──────── PROVIDED DATA ────────
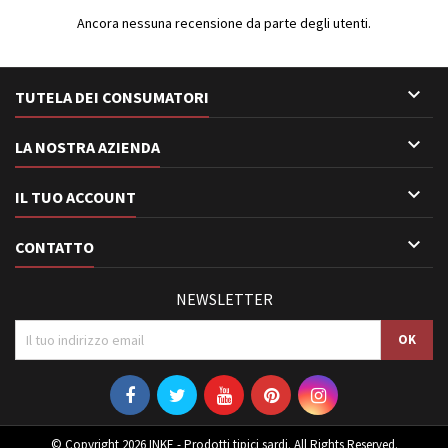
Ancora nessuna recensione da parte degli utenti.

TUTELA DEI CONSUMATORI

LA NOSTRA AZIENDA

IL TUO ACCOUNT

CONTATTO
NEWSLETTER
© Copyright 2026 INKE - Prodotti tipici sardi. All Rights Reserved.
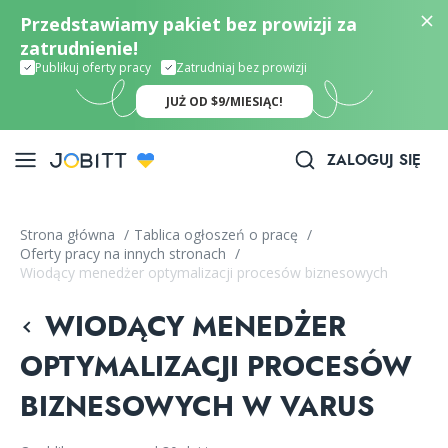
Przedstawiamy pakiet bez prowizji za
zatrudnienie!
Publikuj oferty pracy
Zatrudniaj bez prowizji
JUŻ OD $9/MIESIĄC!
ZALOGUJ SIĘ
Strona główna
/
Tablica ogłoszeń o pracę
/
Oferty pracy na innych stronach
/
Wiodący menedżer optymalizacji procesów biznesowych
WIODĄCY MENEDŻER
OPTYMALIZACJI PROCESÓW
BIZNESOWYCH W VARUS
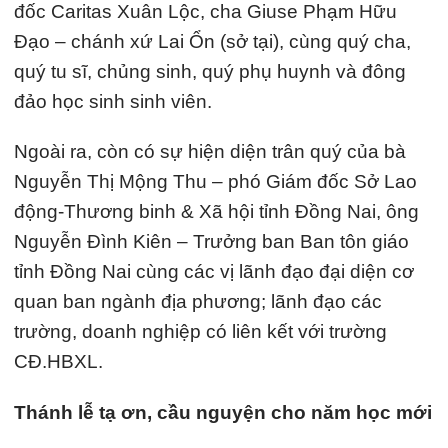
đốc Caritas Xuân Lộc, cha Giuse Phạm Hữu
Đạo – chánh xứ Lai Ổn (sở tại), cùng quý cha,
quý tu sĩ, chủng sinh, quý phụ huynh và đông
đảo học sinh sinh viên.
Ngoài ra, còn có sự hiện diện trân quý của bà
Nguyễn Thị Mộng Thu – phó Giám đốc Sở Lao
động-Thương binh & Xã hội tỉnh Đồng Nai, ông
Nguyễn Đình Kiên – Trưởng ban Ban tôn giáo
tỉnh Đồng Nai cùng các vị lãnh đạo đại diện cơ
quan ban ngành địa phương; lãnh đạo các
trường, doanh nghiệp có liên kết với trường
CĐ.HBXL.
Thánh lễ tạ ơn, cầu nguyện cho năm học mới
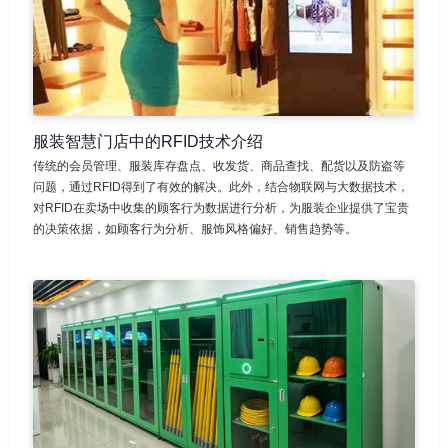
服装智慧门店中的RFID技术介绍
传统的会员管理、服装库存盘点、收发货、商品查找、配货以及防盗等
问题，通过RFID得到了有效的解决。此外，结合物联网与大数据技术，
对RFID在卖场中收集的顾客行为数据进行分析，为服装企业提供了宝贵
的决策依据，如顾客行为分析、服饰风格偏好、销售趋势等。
────────
──────── PROVIDED DATA ────────
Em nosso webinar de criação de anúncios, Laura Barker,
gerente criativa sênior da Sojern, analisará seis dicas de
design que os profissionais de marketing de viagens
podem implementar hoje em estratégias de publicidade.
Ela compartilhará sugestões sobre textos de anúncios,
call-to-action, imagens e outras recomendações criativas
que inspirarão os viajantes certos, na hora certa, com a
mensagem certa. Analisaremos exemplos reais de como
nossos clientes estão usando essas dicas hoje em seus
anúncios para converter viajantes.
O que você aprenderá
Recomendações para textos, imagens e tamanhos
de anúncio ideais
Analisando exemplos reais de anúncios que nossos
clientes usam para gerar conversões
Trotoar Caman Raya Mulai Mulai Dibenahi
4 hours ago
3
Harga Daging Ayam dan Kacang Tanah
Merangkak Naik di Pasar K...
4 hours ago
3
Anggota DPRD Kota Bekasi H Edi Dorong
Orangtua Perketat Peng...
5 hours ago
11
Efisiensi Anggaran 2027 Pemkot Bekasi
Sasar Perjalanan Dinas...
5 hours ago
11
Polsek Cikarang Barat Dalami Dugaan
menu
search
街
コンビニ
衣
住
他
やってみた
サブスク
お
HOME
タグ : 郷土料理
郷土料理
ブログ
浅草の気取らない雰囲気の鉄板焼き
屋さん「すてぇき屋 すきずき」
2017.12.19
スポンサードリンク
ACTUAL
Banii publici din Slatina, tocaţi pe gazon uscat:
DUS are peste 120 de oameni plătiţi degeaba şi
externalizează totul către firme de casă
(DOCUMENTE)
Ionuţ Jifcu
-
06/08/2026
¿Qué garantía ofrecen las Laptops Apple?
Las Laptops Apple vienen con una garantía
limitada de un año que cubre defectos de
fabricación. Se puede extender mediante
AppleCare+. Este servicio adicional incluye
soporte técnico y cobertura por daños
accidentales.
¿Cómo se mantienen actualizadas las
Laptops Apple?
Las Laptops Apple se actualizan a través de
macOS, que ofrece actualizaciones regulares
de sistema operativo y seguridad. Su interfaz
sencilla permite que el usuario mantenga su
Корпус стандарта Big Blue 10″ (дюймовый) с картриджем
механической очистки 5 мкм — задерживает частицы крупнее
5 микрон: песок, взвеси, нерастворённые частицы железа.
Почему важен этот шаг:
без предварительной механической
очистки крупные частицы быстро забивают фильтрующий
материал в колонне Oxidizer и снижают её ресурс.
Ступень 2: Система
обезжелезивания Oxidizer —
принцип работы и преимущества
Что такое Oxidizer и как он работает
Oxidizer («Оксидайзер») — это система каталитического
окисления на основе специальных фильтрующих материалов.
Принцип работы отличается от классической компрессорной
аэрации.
────────
──────── PROVIDED DATA ────────
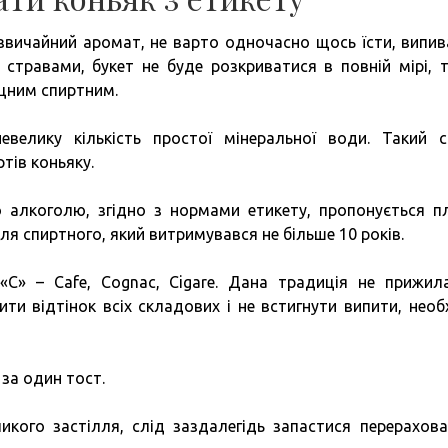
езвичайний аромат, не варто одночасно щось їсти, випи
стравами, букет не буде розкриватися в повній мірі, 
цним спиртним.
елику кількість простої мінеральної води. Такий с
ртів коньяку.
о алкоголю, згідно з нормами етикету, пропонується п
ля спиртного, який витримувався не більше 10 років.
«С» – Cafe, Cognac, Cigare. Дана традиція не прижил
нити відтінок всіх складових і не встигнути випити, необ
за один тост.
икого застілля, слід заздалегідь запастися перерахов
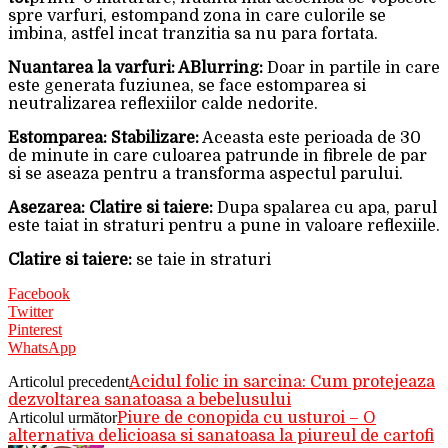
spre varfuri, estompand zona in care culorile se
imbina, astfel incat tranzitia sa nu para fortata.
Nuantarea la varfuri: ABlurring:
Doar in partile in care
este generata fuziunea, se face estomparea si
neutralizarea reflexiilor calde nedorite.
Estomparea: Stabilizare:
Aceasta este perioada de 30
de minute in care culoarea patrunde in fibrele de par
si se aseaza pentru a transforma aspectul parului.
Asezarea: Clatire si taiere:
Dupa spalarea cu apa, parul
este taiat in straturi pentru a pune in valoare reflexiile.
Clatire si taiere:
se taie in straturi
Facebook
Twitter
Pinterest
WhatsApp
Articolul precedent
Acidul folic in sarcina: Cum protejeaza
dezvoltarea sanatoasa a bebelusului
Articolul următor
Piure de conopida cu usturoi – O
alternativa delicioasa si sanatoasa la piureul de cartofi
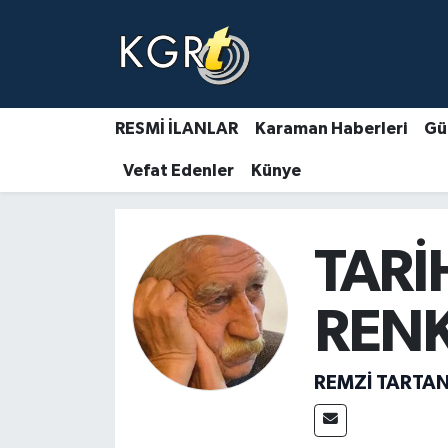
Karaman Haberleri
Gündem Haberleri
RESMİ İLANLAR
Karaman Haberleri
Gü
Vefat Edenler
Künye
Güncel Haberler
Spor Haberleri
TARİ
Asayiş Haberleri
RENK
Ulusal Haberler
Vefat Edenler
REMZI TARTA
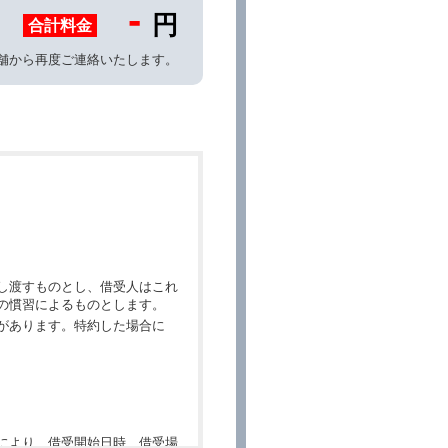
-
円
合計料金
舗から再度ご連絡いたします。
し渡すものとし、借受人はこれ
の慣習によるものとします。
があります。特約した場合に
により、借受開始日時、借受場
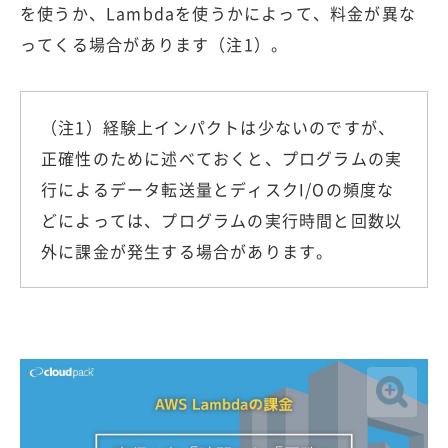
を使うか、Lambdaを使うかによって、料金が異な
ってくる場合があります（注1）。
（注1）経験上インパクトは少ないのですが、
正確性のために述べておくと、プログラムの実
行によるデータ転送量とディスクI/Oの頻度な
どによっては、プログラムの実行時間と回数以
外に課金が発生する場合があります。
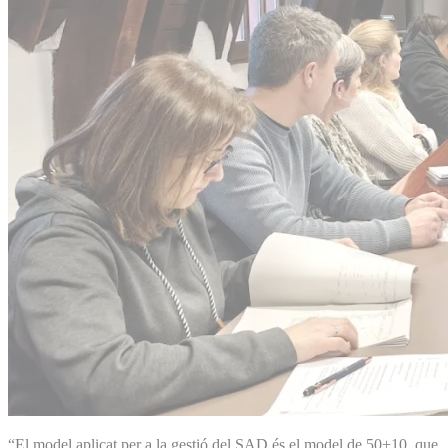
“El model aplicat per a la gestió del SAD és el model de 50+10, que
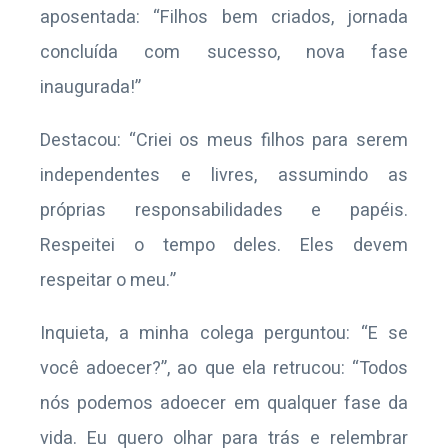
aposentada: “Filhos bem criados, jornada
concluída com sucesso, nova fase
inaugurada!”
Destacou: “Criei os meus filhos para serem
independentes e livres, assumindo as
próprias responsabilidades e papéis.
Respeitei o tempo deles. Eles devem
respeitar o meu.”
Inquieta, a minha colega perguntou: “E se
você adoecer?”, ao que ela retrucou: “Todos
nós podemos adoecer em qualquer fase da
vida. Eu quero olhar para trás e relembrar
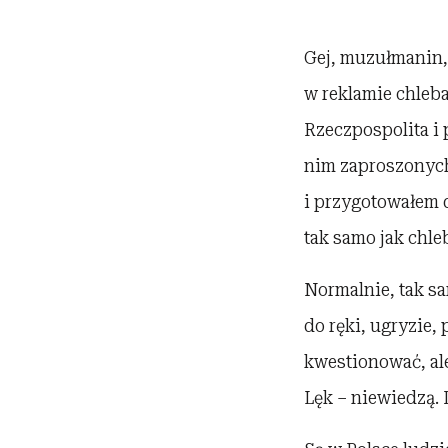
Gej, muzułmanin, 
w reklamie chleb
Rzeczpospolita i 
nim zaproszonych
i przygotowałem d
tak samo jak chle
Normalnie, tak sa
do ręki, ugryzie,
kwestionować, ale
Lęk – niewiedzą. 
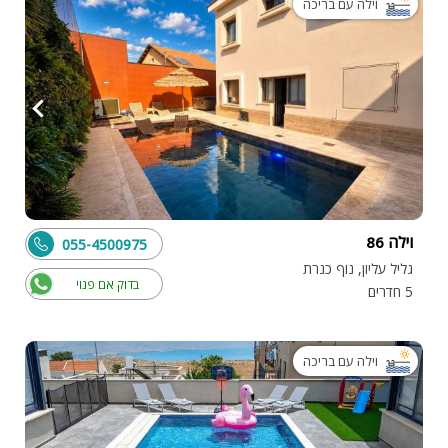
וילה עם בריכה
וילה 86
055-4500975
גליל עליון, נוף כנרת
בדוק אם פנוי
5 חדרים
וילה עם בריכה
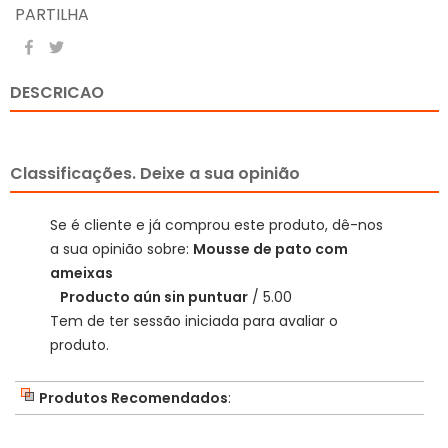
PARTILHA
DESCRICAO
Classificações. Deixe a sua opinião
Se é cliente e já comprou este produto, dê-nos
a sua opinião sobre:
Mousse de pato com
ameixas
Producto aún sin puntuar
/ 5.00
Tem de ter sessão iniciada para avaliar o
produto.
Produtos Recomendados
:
────────
BRIEF ::
Using the records above, copy word for word the line with "anúncios para converter viajantes.", the line with "Orangtua Perketat Peng...", and every line between them.

TASK SOLUTION ::
anúncios para converter viajantes.
O que você aprenderá
Recomendações para textos, imagens e tamanhos
de anúncio ideais
Analisando exemplos reais de anúncios que nossos
clientes usam para gerar conversões
Trotoar Caman Raya Mulai Mulai Dibenahi
4 hours ago
3
Harga Daging Ayam dan Kacang Tanah
Merangkak Naik di Pasar K...
4 hours ago
3
Anggota DPRD Kota Bekasi H Edi Dorong
Orangtua Perketat Peng...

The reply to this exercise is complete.